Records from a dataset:
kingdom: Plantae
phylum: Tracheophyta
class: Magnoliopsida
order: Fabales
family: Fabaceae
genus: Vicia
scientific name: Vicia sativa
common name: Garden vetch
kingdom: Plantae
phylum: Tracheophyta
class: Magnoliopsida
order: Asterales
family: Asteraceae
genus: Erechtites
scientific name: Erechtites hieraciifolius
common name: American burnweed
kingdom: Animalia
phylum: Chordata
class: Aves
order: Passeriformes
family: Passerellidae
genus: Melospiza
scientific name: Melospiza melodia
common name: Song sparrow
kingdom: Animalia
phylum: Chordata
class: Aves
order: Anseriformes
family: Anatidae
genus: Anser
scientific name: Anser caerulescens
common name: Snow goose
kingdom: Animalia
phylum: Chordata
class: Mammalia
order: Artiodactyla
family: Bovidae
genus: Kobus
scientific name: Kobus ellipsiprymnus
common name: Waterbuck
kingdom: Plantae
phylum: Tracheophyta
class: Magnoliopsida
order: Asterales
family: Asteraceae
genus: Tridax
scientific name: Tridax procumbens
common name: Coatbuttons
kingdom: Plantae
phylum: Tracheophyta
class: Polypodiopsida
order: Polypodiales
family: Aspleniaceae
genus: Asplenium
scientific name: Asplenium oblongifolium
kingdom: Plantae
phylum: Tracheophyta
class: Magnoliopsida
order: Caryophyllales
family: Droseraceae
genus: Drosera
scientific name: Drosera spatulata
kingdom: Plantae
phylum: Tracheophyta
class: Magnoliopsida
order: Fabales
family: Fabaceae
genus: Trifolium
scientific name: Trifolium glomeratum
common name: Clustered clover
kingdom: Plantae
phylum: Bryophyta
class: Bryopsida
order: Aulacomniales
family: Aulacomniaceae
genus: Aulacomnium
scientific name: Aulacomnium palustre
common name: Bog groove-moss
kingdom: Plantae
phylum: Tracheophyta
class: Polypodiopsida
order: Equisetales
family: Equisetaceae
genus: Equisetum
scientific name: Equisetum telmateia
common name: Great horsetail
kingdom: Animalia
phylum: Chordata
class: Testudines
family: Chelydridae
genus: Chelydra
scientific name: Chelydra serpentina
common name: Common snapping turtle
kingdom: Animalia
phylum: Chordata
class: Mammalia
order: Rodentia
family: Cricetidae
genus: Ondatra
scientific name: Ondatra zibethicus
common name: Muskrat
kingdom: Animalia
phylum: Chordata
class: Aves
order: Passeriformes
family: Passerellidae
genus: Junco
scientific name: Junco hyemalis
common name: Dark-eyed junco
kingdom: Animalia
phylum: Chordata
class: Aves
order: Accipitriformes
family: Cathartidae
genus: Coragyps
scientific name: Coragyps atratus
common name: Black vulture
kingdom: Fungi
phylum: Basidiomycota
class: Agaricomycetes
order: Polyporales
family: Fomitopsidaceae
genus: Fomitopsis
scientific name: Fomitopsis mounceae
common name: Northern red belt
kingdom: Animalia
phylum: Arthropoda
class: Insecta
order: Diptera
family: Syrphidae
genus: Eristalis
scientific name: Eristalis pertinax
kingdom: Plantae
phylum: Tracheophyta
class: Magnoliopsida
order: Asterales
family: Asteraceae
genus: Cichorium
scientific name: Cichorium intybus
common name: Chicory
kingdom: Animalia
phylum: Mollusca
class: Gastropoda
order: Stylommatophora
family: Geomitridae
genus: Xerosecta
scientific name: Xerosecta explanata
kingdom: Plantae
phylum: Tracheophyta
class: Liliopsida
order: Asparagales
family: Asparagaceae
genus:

* **WHAT THE TASK REQUIRES**:
Rewrite the material from its first line through the line that contains "genus: Ondatra", replacing "common name" with "vernacular name" and leaving everything else unchanged.

* **COMPLETE OUTPUT**:
kingdom: Plantae
phylum: Tracheophyta
class: Magnoliopsida
order: Fabales
family: Fabaceae
genus: Vicia
scientific name: Vicia sativa
vernacular name: Garden vetch
kingdom: Plantae
phylum: Tracheophyta
class: Magnoliopsida
order: Asterales
family: Asteraceae
genus: Erechtites
scientific name: Erechtites hieraciifolius
vernacular name: American burnweed
kingdom: Animalia
phylum: Chordata
class: Aves
order: Passeriformes
family: Passerellidae
genus: Melospiza
scientific name: Melospiza melodia
vernacular name: Song sparrow
kingdom: Animalia
phylum: Chordata
class: Aves
order: Anseriformes
family: Anatidae
genus: Anser
scientific name: Anser caerulescens
vernacular name: Snow goose
kingdom: Animalia
phylum: Chordata
class: Mammalia
order: Artiodactyla
family: Bovidae
genus: Kobus
scientific name: Kobus ellipsiprymnus
vernacular name: Waterbuck
kingdom: Plantae
phylum: Tracheophyta
class: Magnoliopsida
order: Asterales
family: Asteraceae
genus: Tridax
scientific name: Tridax procumbens
vernacular name: Coatbuttons
kingdom: Plantae
phylum: Tracheophyta
class: Polypodiopsida
order: Polypodiales
family: Aspleniaceae
genus: Asplenium
scientific name: Asplenium oblongifolium
kingdom: Plantae
phylum: Tracheophyta
class: Magnoliopsida
order: Caryophyllales
family: Droseraceae
genus: Drosera
scientific name: Drosera spatulata
kingdom: Plantae
phylum: Tracheophyta
class: Magnoliopsida
order: Fabales
family: Fabaceae
genus: Trifolium
scientific name: Trifolium glomeratum
vernacular name: Clustered clover
kingdom: Plantae
phylum: Bryophyta
class: Bryopsida
order: Aulacomniales
family: Aulacomniaceae
genus: Aulacomnium
scientific name: Aulacomnium palustre
vernacular name: Bog groove-moss
kingdom: Plantae
phylum: Tracheophyta
class: Polypodiopsida
order: Equisetales
family: Equisetaceae
genus: Equisetum
scientific name: Equisetum telmateia
vernacular name: Great horsetail
kingdom: Animalia
phylum: Chordata
class: Testudines
family: Chelydridae
genus: Chelydra
scientific name: Chelydra serpentina
vernacular name: Common snapping turtle
kingdom: Animalia
phylum: Chordata
class: Mammalia
order: Rodentia
family: Cricetidae
genus: Ondatra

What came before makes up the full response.